*Set of tasks*:
- A) List every person named in the article on US military strikes in the Caribbean.
- B) Rewrite the part of the article on US military strikes in the Caribbean that opens with the words containing "The deliberate targeting" and closes with "they struck them.", putting "Defense Department" in place of "Pentagon".
- C) Write the next paragraphs of the article on US military strikes in the Caribbean, picking up after its final sentence.

*Supplied text*:
============================================================

US military strike on boat in Caribbean targeted Colombians signaling broader campaign against drug groups
By Natasha Bertrand, Zachary Cohen, CNN
(CNN) — At least one US military strike in the Caribbean over the last two months targeted Colombian nationals on a boat that had left from Colombia, according to two people briefed by the Pentagon about the strikes.
The deliberate targeting of Colombians, which has not been previously reported, suggests that the US military’s campaign against suspected narcotics trafficking groups in the Caribbean is wider than previously believed as President Donald Trump threatened further military and covert action Wednesday.
The US military has carried out at least five strikes to date on five separate boats in the Caribbean. The third publicly acknowledged strike on September 19 targeted a boat leaving Colombia, the sources said.
The boat was suspected of carrying Colombians affiliated with Colombian terrorist organizations, the sources said, but the Pentagon was unable to determine the individual identities of each person on the boats before they struck them.
The Trump administration has produced a classified legal opinion that justifies lethal strikes against a secret and expansive list of cartels and suspected drug traffickers, CNN has reported.
The opinion is significant, legal experts previously told CNN, because it appears to justify giving the president power to designate drug traffickers as enemy combatants and have them summarily killed without legal review. Historically, those involved in drug trafficking were considered criminals with due process rights, with the Coast Guard interdicting drug-trafficking vessels and arresting smugglers.
Trump said Wednesday that he had also authorized the CIA to operate inside Venezuela to clamp down on illegal flows of migrants and drugs from the South American nation, but stopped short of saying they would have authority to remove President Nicolas Maduro.
“We have a lot of drugs coming in from Venezuela, and a lot of the Venezuelan drugs come in through the sea, so you get to see that, but we’re going to stop them by land also,” Trump said in the Oval Office.
The remarks are Trump’s most expansive comments on his decision to expand the CIA’s authority to conduct lethal targeting and carry out covert action in the region, as CNN first reported last week.

============================================================

*Dataset*:
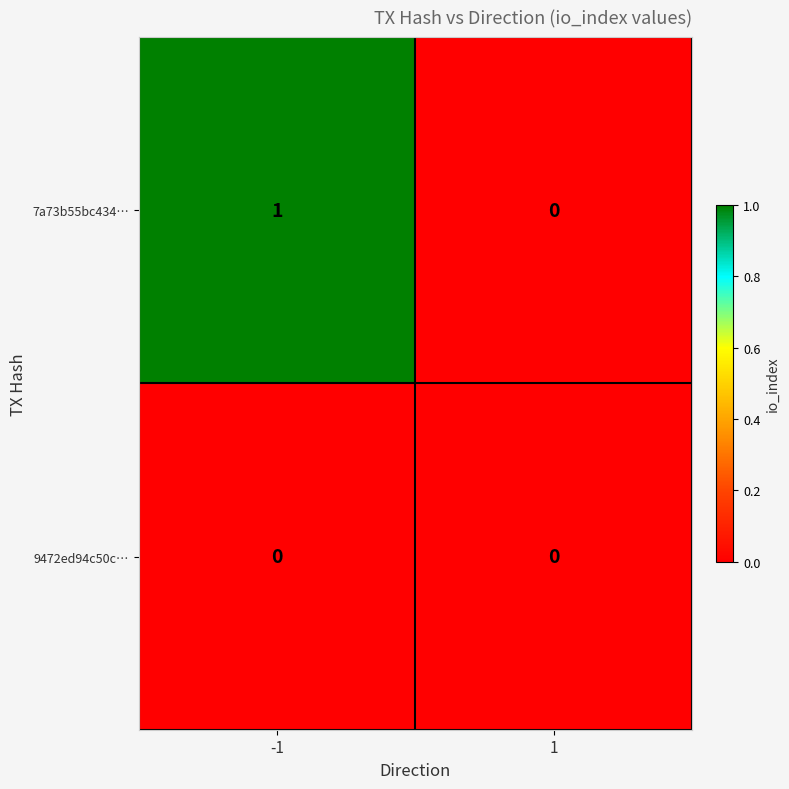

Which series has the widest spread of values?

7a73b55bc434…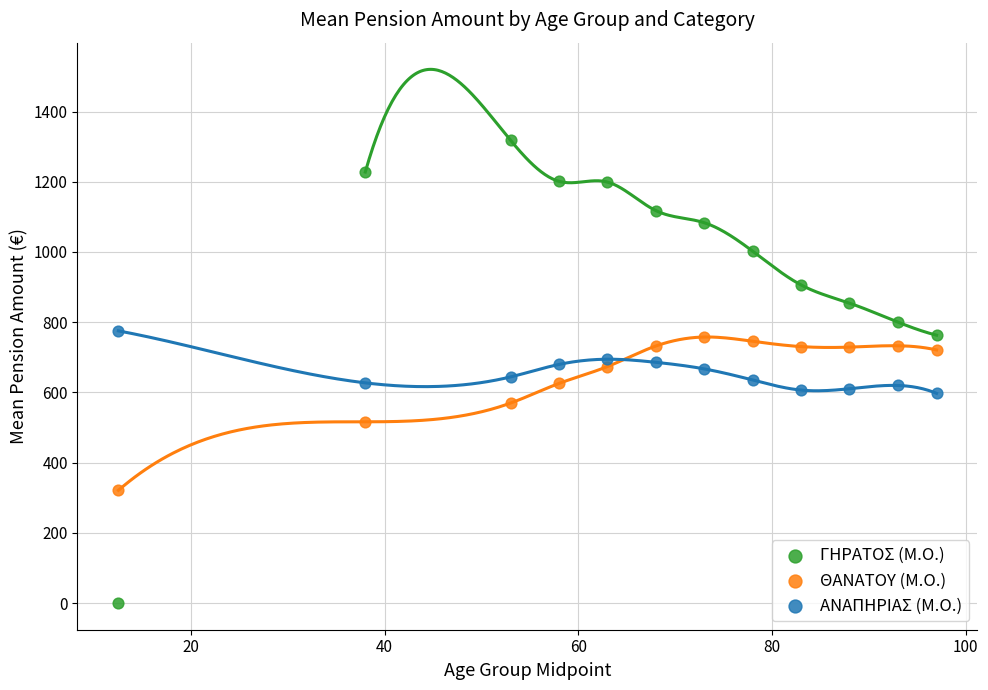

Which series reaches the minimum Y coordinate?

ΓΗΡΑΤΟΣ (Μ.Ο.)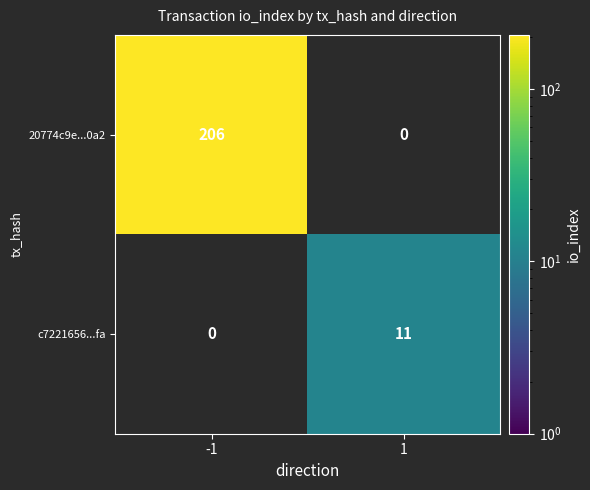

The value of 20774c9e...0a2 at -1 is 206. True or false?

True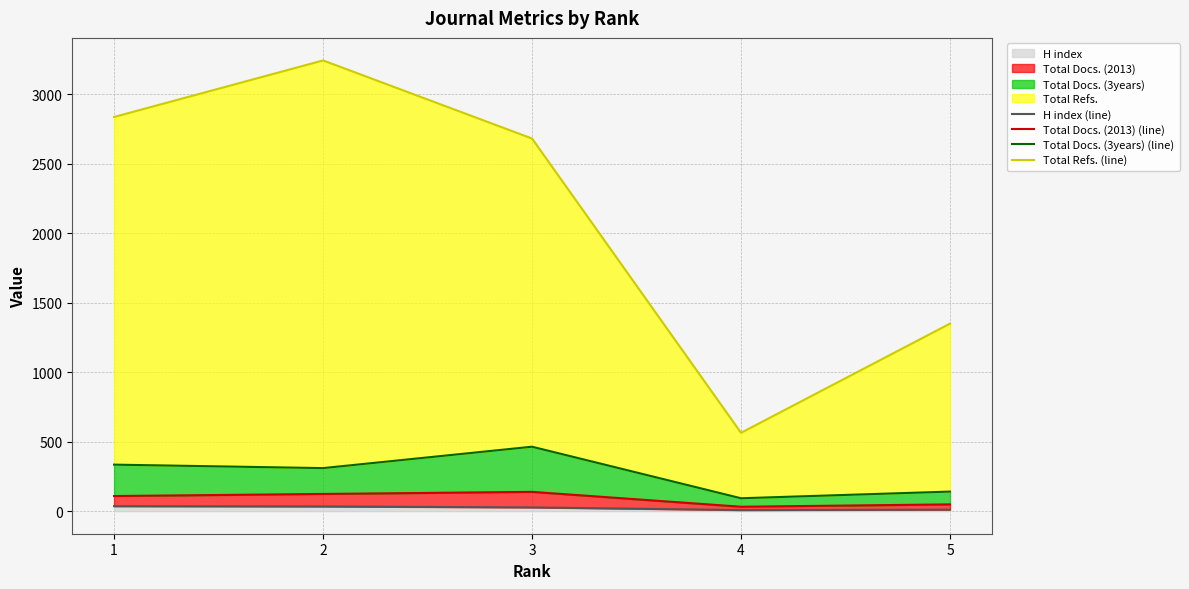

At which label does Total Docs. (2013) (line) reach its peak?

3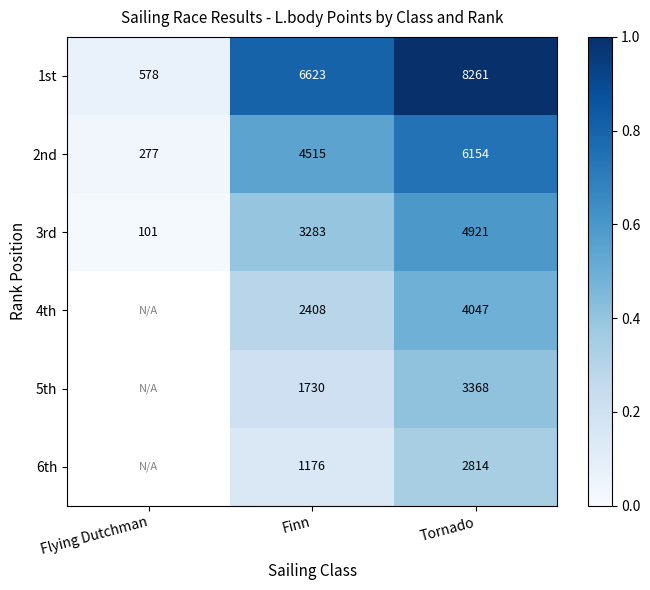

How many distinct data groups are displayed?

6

============================================================

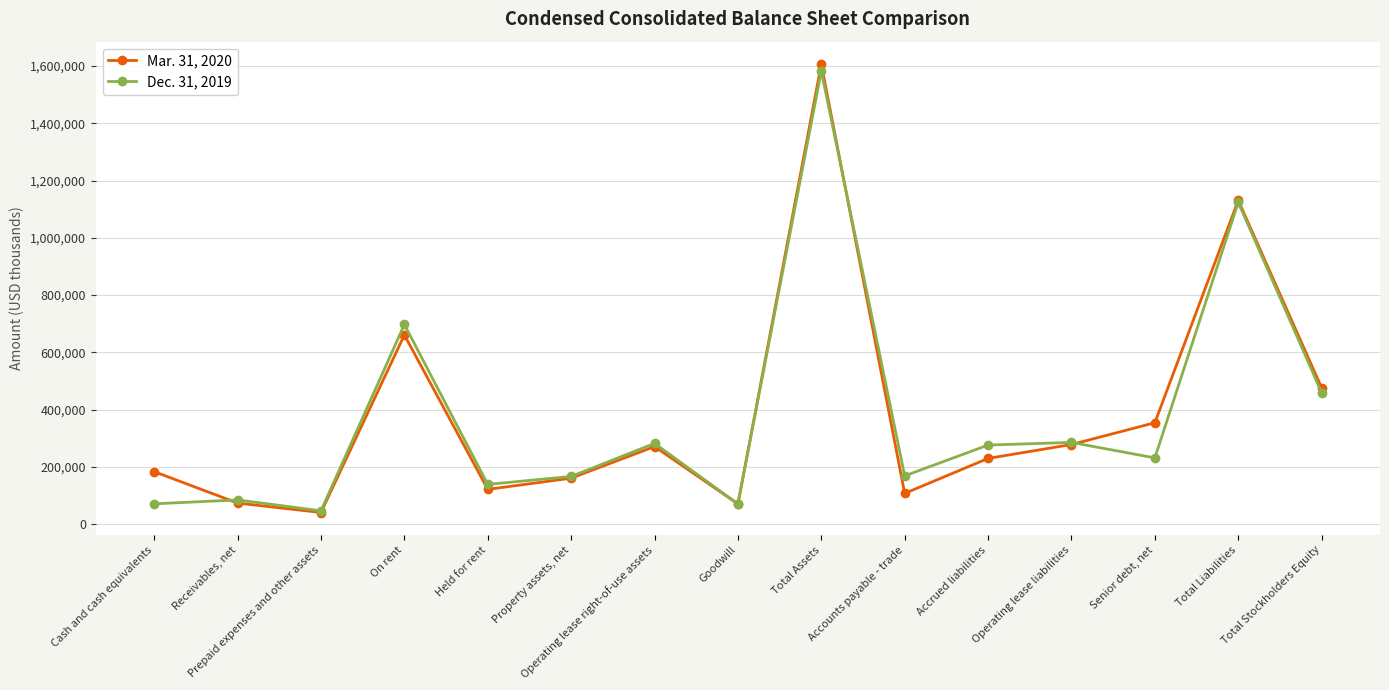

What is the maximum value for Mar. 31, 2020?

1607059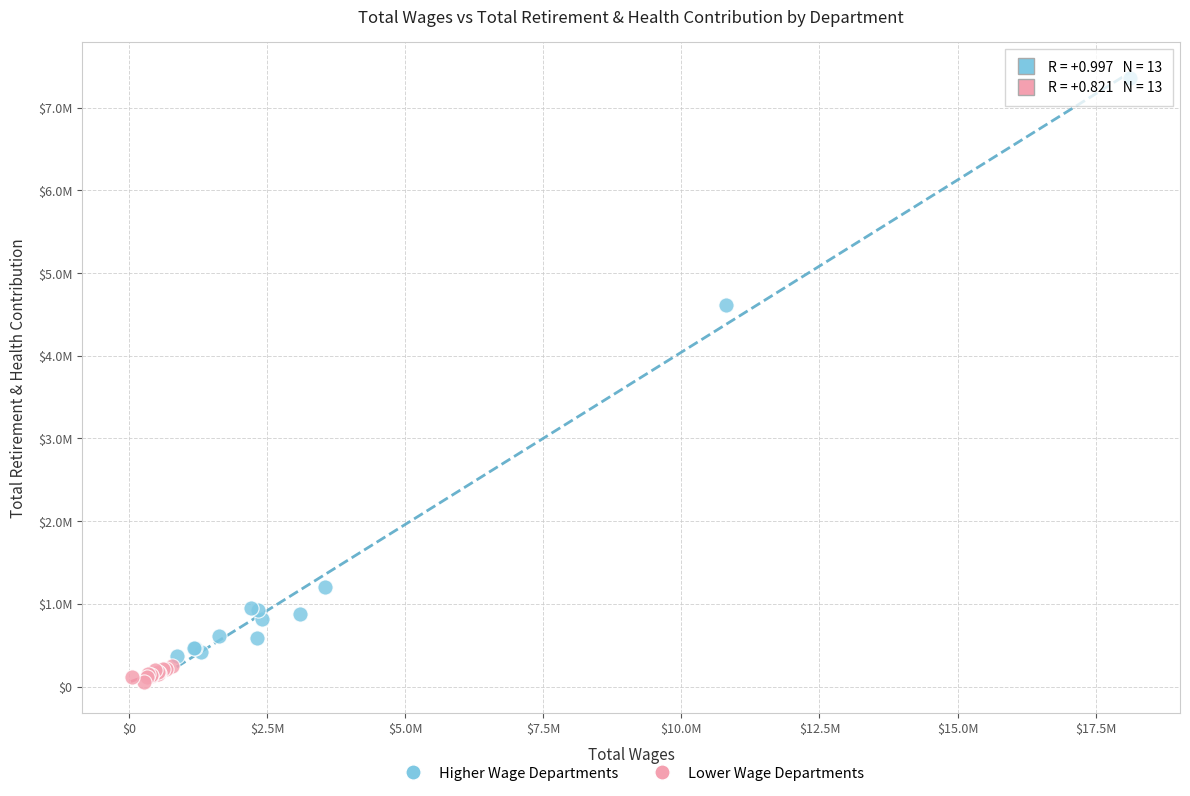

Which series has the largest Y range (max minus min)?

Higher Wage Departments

============================================================

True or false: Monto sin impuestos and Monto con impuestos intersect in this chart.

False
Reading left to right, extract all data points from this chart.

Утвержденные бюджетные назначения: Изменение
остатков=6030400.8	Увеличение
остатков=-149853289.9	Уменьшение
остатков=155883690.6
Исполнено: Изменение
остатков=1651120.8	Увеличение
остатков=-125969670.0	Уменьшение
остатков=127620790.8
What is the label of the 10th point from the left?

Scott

============================================================

*Answers for the exercise*:
- A) Natasha Bertrand, Zachary Cohen, Donald Trump, Nicolas Maduro

- B)
The deliberate targeting of Colombians, which has not been previously reported, suggests that the US military’s campaign against suspected narcotics trafficking groups in the Caribbean is wider than previously believed as President Donald Trump threatened further military and covert action Wednesday.
The US military has carried out at least five strikes to date on five separate boats in the Caribbean. The third publicly acknowledged strike on September 19 targeted a boat leaving Colombia, the sources said.
The boat was suspected of carrying Colombians affiliated with Colombian terrorist organizations, the sources said, but the Defense Department was unable to determine the individual identities of each person on the boats before they struck them.

- C)
On Capitol Hill Wednesday, Sen. Jim Risch, the top Republican on the Senate Foreign Relations Committee forcibly defended the strikes, saying Trump is “doing exactly what he should be doing.” But Democrats pushed back, with Sen. Peter Welch telling CNN that Congress is “abdicating its responsibility by not doing oversight.” The Vermont Democrat said, “We have asked for, what’s the legal basis upon which you’re doing this? No answer. So what you have is a situation where the chief executive is making a decision on his own, without any oversight, without any accountability about who gets killed. And that’s not an acceptable situation.”
CNN has reached out to Colombia’s foreign ministry for comment. Referring to the vessel that was struck on September 19, Colombian President Gustavo Petro said at the time on X: “If the boat was sunk in the Dominican Republic, then it is possible that they were Colombians. This means that officials from the US and the Dominican Republic would be guilty of the murder of Colombian citizens.”
Asked about the strike, White House spokesperson Anna Kelly told CNN that every strike taken by the US military has “been against designated narcoterrorists bringing deadly poison to our shores.”
“On the campaign trail, President Trump promised to take on the cartels – and he has taken unprecedented action to stop the scourge of narcoterrorism that has resulted in the needless deaths of innocent Americans,” Kelly said. She added that “the President will continue to use every element of American power to stop drugs from flooding into our country and to bring those responsible to justice.”
Also on Wednesday, three US Air Force B-52 bombers flew off the coast of Venezuela for more than four hours, according to open-source flight data reviewed by CNN. The bombers took off from Barksdale Air Force Base in Louisiana before dawn.
Two of them kept their location beacons activated inside Venezuela’s flight information region (FIR), at one point coming within 53 miles of La Orchila Island. At their closest point, the planes flew 132 miles from the Venezuelan mainland, at around 11:20 a.m. local time. The bombers remained in a part of Venezuela’s flight information region that is international airspace, but controlled by the country’s aviation authority. Venezuela’s FIR extends far beyond the country’s airspace.
CNN has reached out to the Pentagon for comment on the flights.
Colombian President Petro also said on X earlier this month that “indications show” the fourth US military strike on a boat in the Caribbean also targeted Colombians. “The aggression is against all of Latin America and the Caribbean.” The US had announced days earlier that it had hit a fourth boat in the Caribbean.
The White House denied Petro’s claims in a statement, saying that “the United States looks forward to President Petro publicly retracting his baseless and reprehensible statement.”
But sources told CNN that while the fourth US military strike may not have targeted Colombians, at least the one previous strike on September 19 did.
This story has been updated with additional details.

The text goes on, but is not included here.